**EXERCISE 1**
In the account of Prahnee's diagnosis, how many X chromosomes did the doctor say she had?
**EXERCISE 2**
Using the account of Prahnee's diagnosis, explain why she ended up seeing a geneticist.
**EXERCISE 3**
Carry the story of Prahnee's diagnosis forward from its last line, keeping her first-person voice.

**PASSAGE SHOWN**
A shock diagnosis didn’t stop Prahnee’s dream of motherhood.
Here, Prahnee, 40 tells the story in her own words.
Sitting in the waiting room, I had no idea what to expect. Along with my mum, Jenifer, then 49, I was waiting for test results.
At 24, I’d noticed some changes with my periods. My cycle had become irregular and I’d bleed in between, too. After ruling other things out, I’d been sent to a geneticist. I’m sure it’s fine, I thought. But the results shocked me. ‘You have an extra sex chromosome,’ the doctor explained.
Most people have two chromosomes which determine their sex. Men have an X and a Y chromosome, while women have two X chromosomes. I, on the other hand, had three X chromosomes. ‘It’s called Triple X syndrome,’ he continued, adding one in a thousand women had the condition and it could affect my fertility. ‘In your case, you have already begun menopause,’ he added, recommending I start HRT. ‘You will never fall pregnant.’
I was stunned. I hadn’t planned to start a family, but the news that I no longer had the choice shook me to the core. As his words sank in, a wave of anger washed over me. Who is he to tell me? I thought. I’ll find a way. I’d only been with my boyfriend Matt, then 22, for seven months.‘What should I do?’ I asked Mum.‘You never know what the future holds,’ she said.

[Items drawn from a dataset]
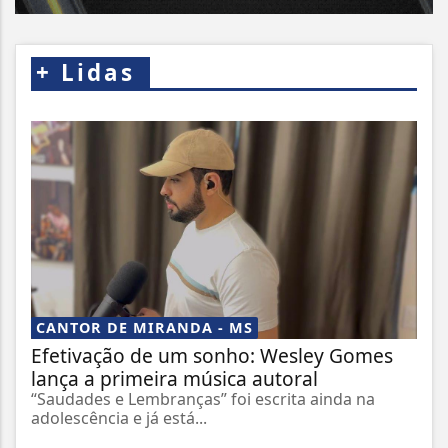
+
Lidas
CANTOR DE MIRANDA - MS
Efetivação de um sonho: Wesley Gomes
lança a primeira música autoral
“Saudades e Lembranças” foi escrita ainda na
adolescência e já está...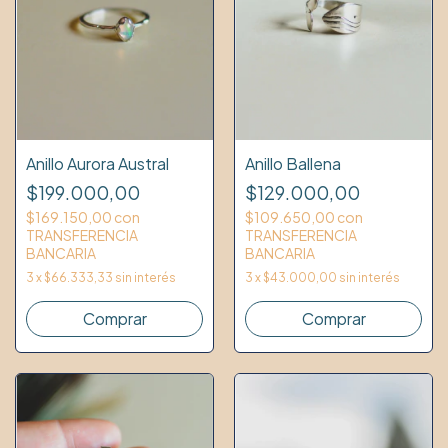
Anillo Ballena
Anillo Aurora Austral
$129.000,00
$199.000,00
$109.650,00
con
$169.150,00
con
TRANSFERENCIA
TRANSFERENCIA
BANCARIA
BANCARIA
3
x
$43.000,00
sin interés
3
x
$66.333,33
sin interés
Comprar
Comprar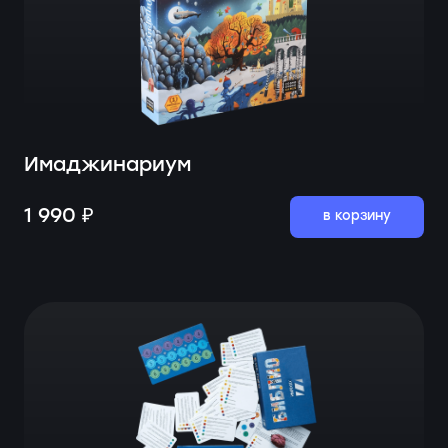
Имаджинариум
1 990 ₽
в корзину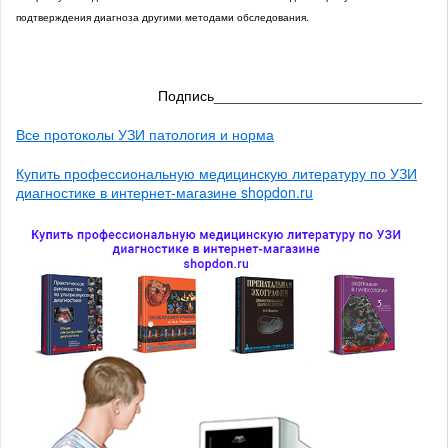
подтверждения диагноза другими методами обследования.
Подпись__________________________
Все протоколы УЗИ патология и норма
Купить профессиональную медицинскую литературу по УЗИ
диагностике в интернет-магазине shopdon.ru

**REPLY 1**
She had three X chromosomes.

**REPLY 2**
At 24, her menstrual cycle had become irregular and she was bleeding between periods. After other causes had been ruled out, she was sent to a geneticist.

**REPLY 3**
Supportive, Matt also agreed we should carry on as we were. Researching Triple X, things from my past fell into place. I’d been tall for my age, developed pubic hair and breasts late, and been diagnosed with dyslexia. Combined, they were telltale signs but none of them had held me back.
Then, the following year, I started feeling sick in the mornings and was constantly tired. I’d noticed some changes as my body got used to HRT, so I didn’t worry. ‘Could you be pregnant?’ friends asked. No way! I thought, the doctor’s words echoing in my ears. Plus, I hadn’t gained any weight.
To rule it out, I took a test. As the stick turned positive, I could hardly believe my eyes. It was a bolt from the blue. When Matt got home from work, I broke the news. He was shocked too, but excited to meet our bub. Incredibly, I was 15 weeks pregnant. The doctors and midwives I met along the way were stunned too. After all, I was meant to be menopausal! Somehow, life found a way. When our daughter, Ruby, was born we fell in love. We loved being parents, and when Ruby was 18 months old we decided to try again.
After months went by, we were referred to an IVF clinic.They said that my body was once again menopausal, so I’d need donor eggs.‘I don’t think that’s for us,’ I explained. Instead, we tried follicle stimulation. That failed so we tried a fertility drug. We’d just started to consider adoption when our second miracle happened. When little Ivy was born in 2007, we were over the moon. Unlike with Ruby, I could breastfeed with the help of a hormone supplement.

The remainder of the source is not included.